Actually, there is a pro-organic, pollinator and wildlife friendly program in my city whose lead I am following. Another reason I don't move....

My only plan for the summer is to seed the lawn with clover, water weekly, and keep it cut at the top height of my mower.

How big was your garden, and how visible from the neighbors? In the front I can see that, but who cares in the back, at least in my area.

Ah in that case I don't think you'll have a problem. I had white clover, camomile and timothy hay (the latter I don't recommend, but it's an annual, so easy to recover from ;-) ) in the front and didn't get any complaints about it.

The back yard was HUGE. I had wild daisies, black eyed susans, and a variety of other wild flowers. The previous year I'd grown it in order to bring in butterflies, etc and my one neighbour really liked it because they could see it from their second floor windows. The way I did it was to grow it into about the middle of July and after most of the flowering was finished to mow it down.

I think the other neighbour was trying to sell their house that year and instead of just telling me they made a complaint to the city. In fact, I'm willing to bet that it wasn't my neighbours (who I was friendly with) but their real estate agent. Like I said, I was not worried about it at all, but having the city inspector to come to your house and demand that you cut your garden is somewhat stressful (especially if you were planning to grow it out).

You may get some push back from neighbours about the white clover because it is fairly invasive, but probably there isn't anything they can do about it. Anyway, good luck with your lawn! I really enjoyed mine. If you feel like it, mix in some camomile when you overseed. I think you won't regret it (low growing, super soft, smells nice and pretty yellow flowers if you let it grow long enough).

On my lawn I have clover, daisies, dandelions, and fescue. Fescue is the only one I planted.

The bees are quite pleased

We have a lot of rain in Waitati and I do not water it. Three years ago it dried out and large parts went brown. Came back happily when the rains came back

Sounds like you live in a HOA
HOAs are exceedingly rare in Canada, outside condo associations.
The GP's neighbor sounds like they have their panties in a bunch but going out of your way not to offend/annoy those kind of people is just the reality in those kind of places. If you want to live somewhere "nice" but not the middle of nowhere you need to conform.

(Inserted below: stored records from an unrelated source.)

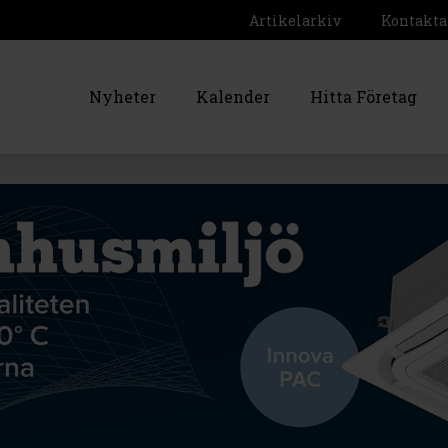
Artikelarkiv
Kontakta
Nyheter
Kalender
Hitta Företag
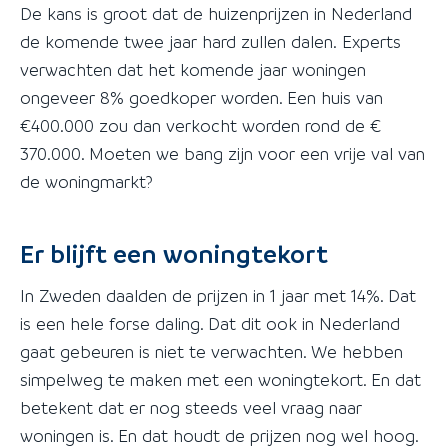
De kans is groot dat de huizenprijzen in Nederland
de komende twee jaar hard zullen dalen. Experts
verwachten dat het komende jaar woningen
ongeveer 8% goedkoper worden. Een huis van
€400.000 zou dan verkocht worden rond de €
370.000. Moeten we bang zijn voor een vrije val van
de woningmarkt?
Er blijft een woningtekort
In Zweden daalden de prijzen in 1 jaar met 14%. Dat
is een hele forse daling. Dat dit ook in Nederland
gaat gebeuren is niet te verwachten. We hebben
simpelweg te maken met een woningtekort. En dat
betekent dat er nog steeds veel vraag naar
woningen is. En dat houdt de prijzen nog wel hoog.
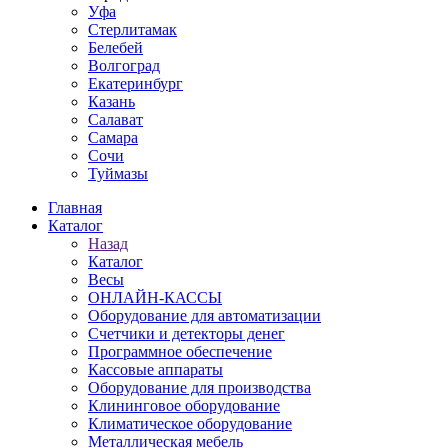
Уфа
Стерлитамак
Белебей
Волгоград
Екатеринбург
Казань
Салават
Самара
Сочи
Туймазы
Главная
Каталог
Назад
Каталог
Весы
ОНЛАЙН-КАССЫ
Оборудование для автоматизации
Счетчики и детекторы денег
Программное обеспечение
Кассовые аппараты
Оборудование для производства
Клининговое оборудование
Климатическое оборудование
Металлическая мебель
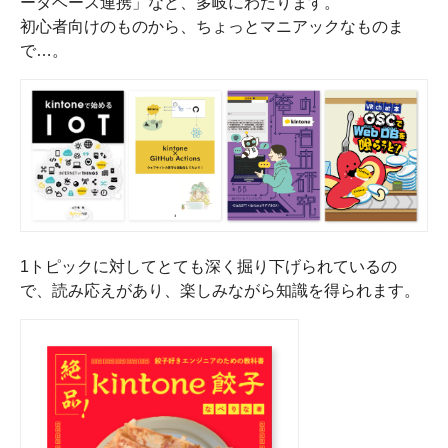
ータベース連携」など、多岐にわたります。
初心者向けのものから、ちょっとマニアックなものま
で…。
1トピックに対してとても深く掘り下げられているの
で、読み応えがあり、楽しみながら知識を得られます。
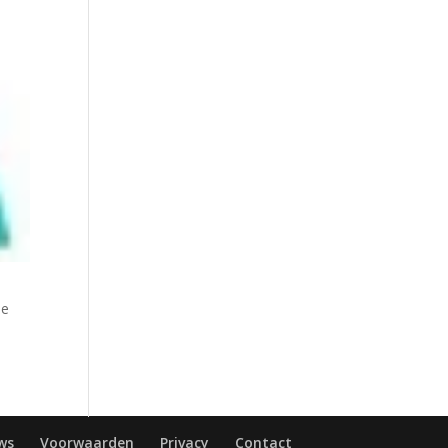
de
ws
Voorwaarden
Privacy
Contact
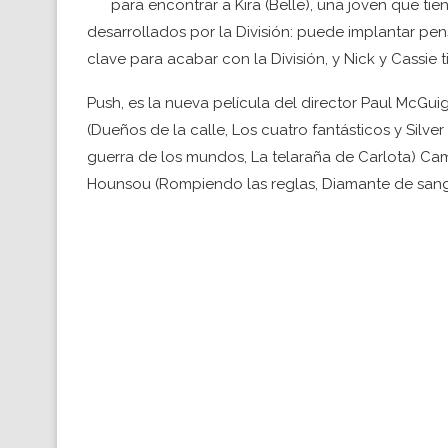
para encontrar a Kira (Belle), una joven que ti
desarrollados por la División: puede implantar pen
clave para acabar con la División, y Nick y Cassie 
Push, es la nueva película del director Paul McGui
(Dueños de la calle, Los cuatro fantásticos y Silver
guerra de los mundos, La telaraña de Carlota) Cam
Hounsou (Rompiendo las reglas, Diamante de sang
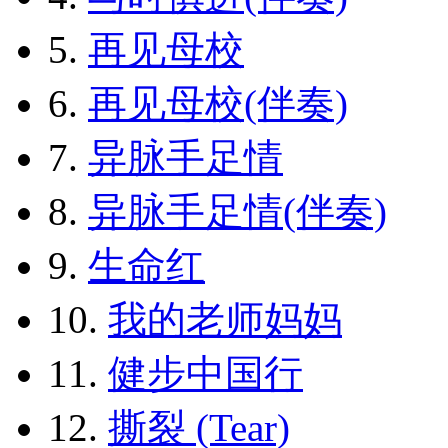
5.
再见母校
6.
再见母校(伴奏)
7.
异脉手足情
8.
异脉手足情(伴奏)
9.
生命红
10.
我的老师妈妈
11.
健步中国行
12.
撕裂 (Tear)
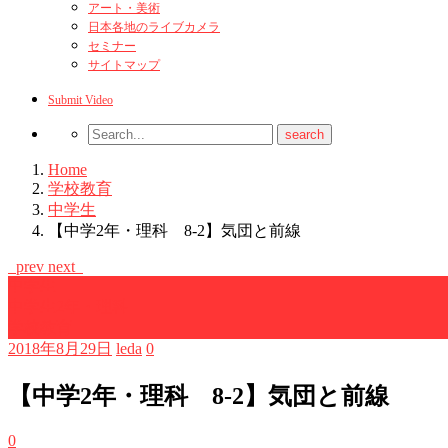
アート・美術
日本各地のライブカメラ
セミナー
サイトマップ
Submit Video
Home
学校教育
中学生
【中学2年・理科 8-2】気団と前線
prev
next
中学生
中学生2年・理科
学校教育
2018年8月29日
leda
0
【中学2年・理科 8-2】気団と前線
0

Unfortunately things like having a large garden, having parties, having a project boat, or collecting late 80s vintage cars do not fit within the scope of "conforming" for the purposes of the upper middle class suburban neighborhoods that most HNers will settle down in. The GP didn't conform so his neighbor complained and someone sent him a letter on official letterhead. It doesn't really matter who's letterhead it's on.

Only well off suburban/urban communities the resources to justify mediating disputes to the tune of "my neighbor's hobbies look/sound/smell offensive". If you want freedom to do what you want on your own property you need your neighbors to either have bigger problems or be far enough away to not care. Those places don't generally have good schools or aren't within commuting distance of lots of good jobs. There's tradeoffs to every approach.

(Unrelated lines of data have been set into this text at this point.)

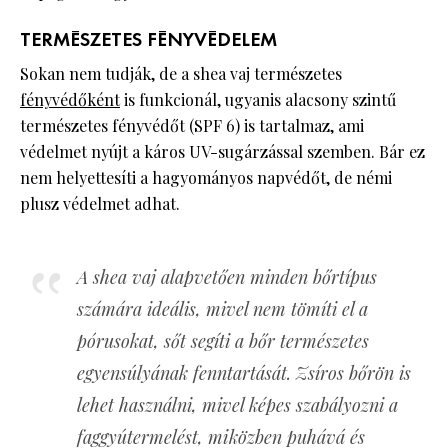
TERMÉSZETES FÉNYVÉDELEM
Sokan nem tudják, de a shea vaj természetes
fényvédőként
is funkcionál, ugyanis alacsony szintű
természetes fényvédőt (SPF 6) is tartalmaz, ami
védelmet nyújt a káros UV-sugárzással szemben. Bár ez
nem helyettesíti a hagyományos napvédőt, de némi
plusz védelmet adhat.
A shea vaj alapvetően minden bőrtípus
számára ideális, mivel nem tömíti el a
pórusokat, sőt segíti a bőr természetes
egyensúlyának fenntartását. Zsíros bőrön is
lehet használni, mivel képes szabályozni a
faggyútermelést, miközben puhává és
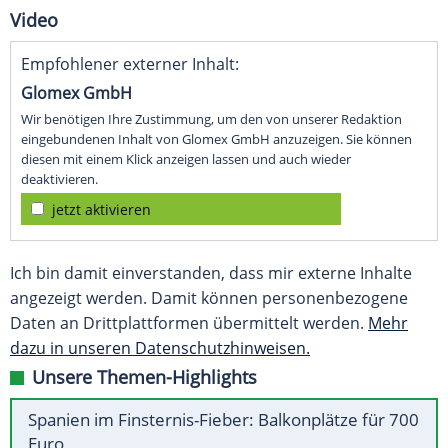
Video
Empfohlener externer Inhalt:
Glomex GmbH
Wir benötigen Ihre Zustimmung, um den von unserer Redaktion
eingebundenen Inhalt von Glomex GmbH anzuzeigen. Sie können
diesen mit einem Klick anzeigen lassen und auch wieder
deaktivieren.
jetzt aktivieren
Ich bin damit einverstanden, dass mir externe Inhalte
angezeigt werden. Damit können personenbezogene
Daten an Drittplattformen übermittelt werden.
Mehr
dazu in unseren Datenschutzhinweisen.
Unsere Themen-Highlights
Spanien im Finsternis-Fieber: Balkonplätze für 700
Euro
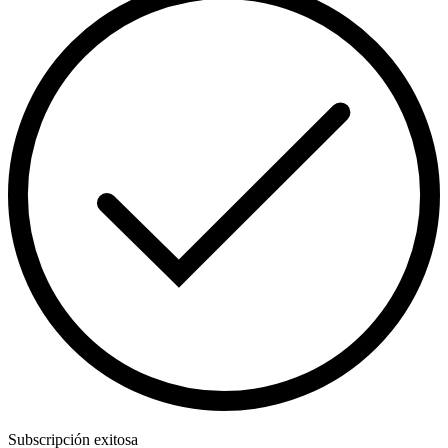
Subscripción exitosa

This is something I have never really understood. If your neighbors can hear or smell your hobby, then you are not really staying contained on your own property and neighbors who complain are not trampling your liberties, just asserting their own.
Not whining over the slightest inconvenience is part of existing in civil society. Complaining about your neighbor using an air hammer on steel at 11pm, ok. Complaining about your neighbor using an air hammer on steel at normal hours = not ok.

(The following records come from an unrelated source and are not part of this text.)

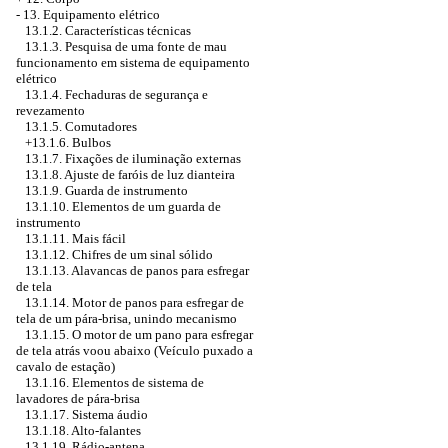
-
13. Equipamento elétrico
13.1.2. Características técnicas
13.1.3. Pesquisa de uma fonte de mau
funcionamento em sistema de equipamento
elétrico
13.1.4. Fechaduras de segurança e
revezamento
13.1.5. Comutadores
+13.1.6. Bulbos
13.1.7. Fixações de iluminação externas
13.1.8. Ajuste de faróis de luz dianteira
13.1.9. Guarda de instrumento
13.1.10. Elementos de um guarda de
instrumento
13.1.11. Mais fácil
13.1.12. Chifres de um sinal sólido
13.1.13. Alavancas de panos para esfregar
de tela
13.1.14. Motor de panos para esfregar de
tela de um pára-brisa, unindo mecanismo
13.1.15. O motor de um pano para esfregar
de tela atrás voou abaixo (Veículo puxado a
cavalo de estação)
13.1.16. Elementos de sistema de
lavadores de pára-brisa
13.1.17. Sistema áudio
13.1.18. Alto-falantes
13.1.19. Rádio-antena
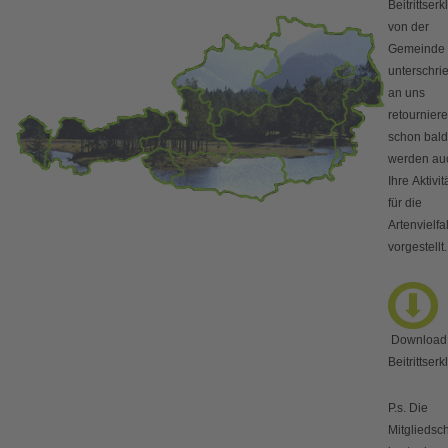
Beitrittser
von der
Gemeinde
unterschri
an uns
retournier
schon bald
werden au
Ihre Aktivit
für die
Artenvielfal
vorgestellt.
Download
Beitrittser
P.s. Die
Mitgliedscha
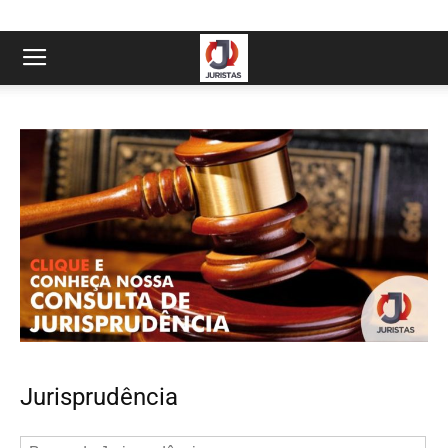
Jurisprudência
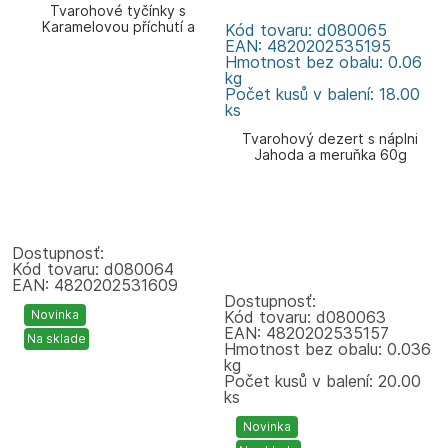
Tvarohové tyčínky s
Karamelovou příchutí a
Kód tovaru: d080065
kokosovovymi hoblinami 120g
EAN: 4820202535195
Zlagoda
Hmotnost bez obalu: 0.06
kg
Počet kusů v balení: 18.00
ks
Tvarohový dezert s náplni
Jahoda a meruňka 60g
Zlagoda
Dostupnosť:
Kód tovaru: d080064
EAN: 4820202531609
Dostupnosť:
Novinka
Kód tovaru: d080063
EAN: 4820202535157
Na sklade
Hmotnost bez obalu: 0.036
kg
Počet kusů v balení: 20.00
ks
Novinka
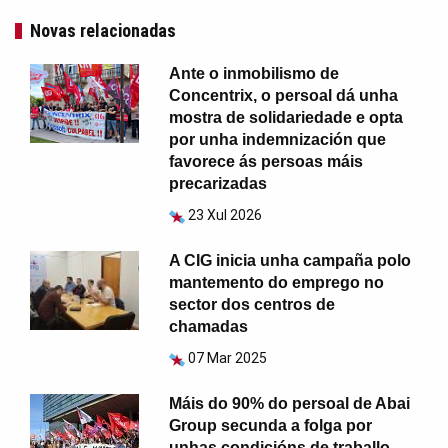
Novas relacionadas
Ante o inmobilismo de
Concentrix, o persoal dá unha
mostra de solidariedade e opta
por unha indemnización que
favorece ás persoas máis
precarizadas
23 Xul 2026
A CIG inicia unha campaña polo
mantemento do emprego no
sector dos centros de
chamadas
07 Mar 2025
Máis do 90% do persoal de Abai
Group secunda a folga por
unhas condicións de traballo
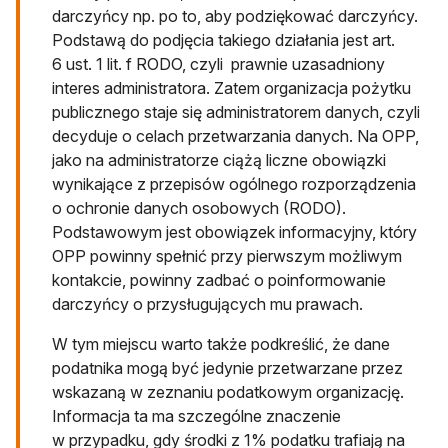
darczyńcy np. po to, aby podziękować darczyńcy.
Podstawą do podjęcia takiego działania jest art.
6 ust. 1 lit. f RODO, czyli prawnie uzasadniony
interes administratora. Zatem organizacja pożytku
publicznego staje się administratorem danych, czyli
decyduje o celach przetwarzania danych. Na OPP,
jako na administratorze ciążą liczne obowiązki
wynikające z przepisów ogólnego rozporządzenia
o ochronie danych osobowych (RODO).
Podstawowym jest obowiązek informacyjny, który
OPP powinny spełnić przy pierwszym możliwym
kontakcie, powinny zadbać o poinformowanie
darczyńcy o przysługujących mu prawach.
W tym miejscu warto także podkreślić, że dane
podatnika mogą być jedynie przetwarzane przez
wskazaną w zeznaniu podatkowym organizację.
Informacja ta ma szczególne znaczenie
w przypadku, gdy środki z 1% podatku trafiają na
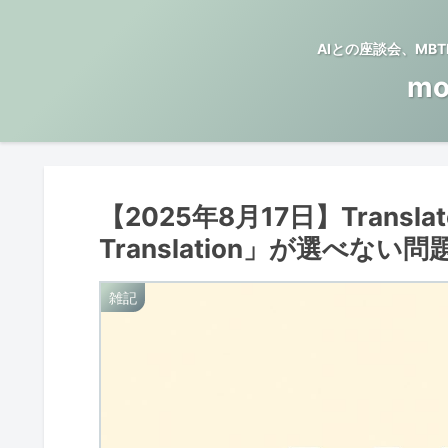
AIとの座談会、M
mo
【2025年8月17日】Translat
Translation」が選べな
雑記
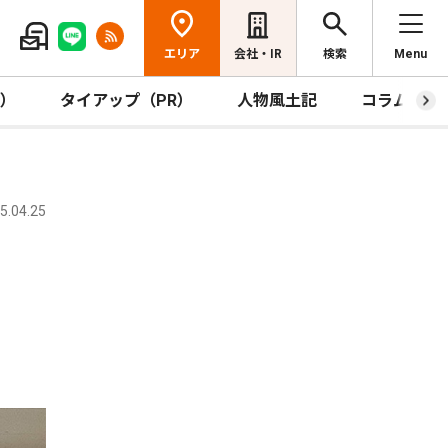
エリア
会社・IR
検索
Menu
R）
タイアップ（PR）
人物風土記
コラム
.04.25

It all comes down to being reasonable and in middle upper class suburbia the Overton window of what is reasonable has moved to favor the complainers over the people who want to go about their lives to the point where those places have seen fit to legislate (or enforce via HOA) what is "reasonable" and that inevitably turns into a race to the bottom.

Conversely, having some consideration for your neighbors is part of existing in civil society.

I live in a neighborhood that very closely fits the definition of upper middle class suburbia, and the power balance is most assuredly not in favor of complainers. Quite the opposite in fact.

I also think you do a disservice to this discussion by suggesting it is just innocent people going about their lives that are being held back by the evil complainers. From my perspective it is the assholes driving their damn two-cycle quads up and down the street for hours every morning where there's more than half an inch of snow on the ground. These folks are not going about their lives, they are entertaining themselves at the neighborhood's expense.

I detest HOAs but a well-run community benefits from a collective agreement on what constitutes 'reasonable'.

Got a kick out of your air hammer example because I happen to be working on a project that involves me using an air hammer (among other loud pneumatic tools) on many weeknights. The key was I actually took the time before starting to gasp sit down and talk to my neighbors and agree on things like noise level, hours I’d be working, keeping the garage door shut, etc. Lucked out by having reasonable neighbors, but you can usually head off trouble by talking with people as if they were grown adults. Ended up costing me nothing but a new quieter air compressor, and no visits from the city yet.
But the line is broad, grey, and subjective.

Which is why we have officials with letterheads to mediate.

Hearing or smelling something from a neighbouring property is just something you have to live with. Just like leaves that fall off a neighbour's trees into your property, may be a pain to tidy up, but that's just life. Sound and smell travel, should I have pave over my garden because you have allergies or don't like the smell of my roses or the manure that I feed them?
In a number of states including Massachusetts, there are towns that have right-to-farm ordinances. They're not just anything goes obviously but the basic intent is to tell people that they really shouldn't move to a fairly rural old farm town and then complain that their neighbor is planting corn, raising goats, or generally doesn't have a neatly manicured lawn.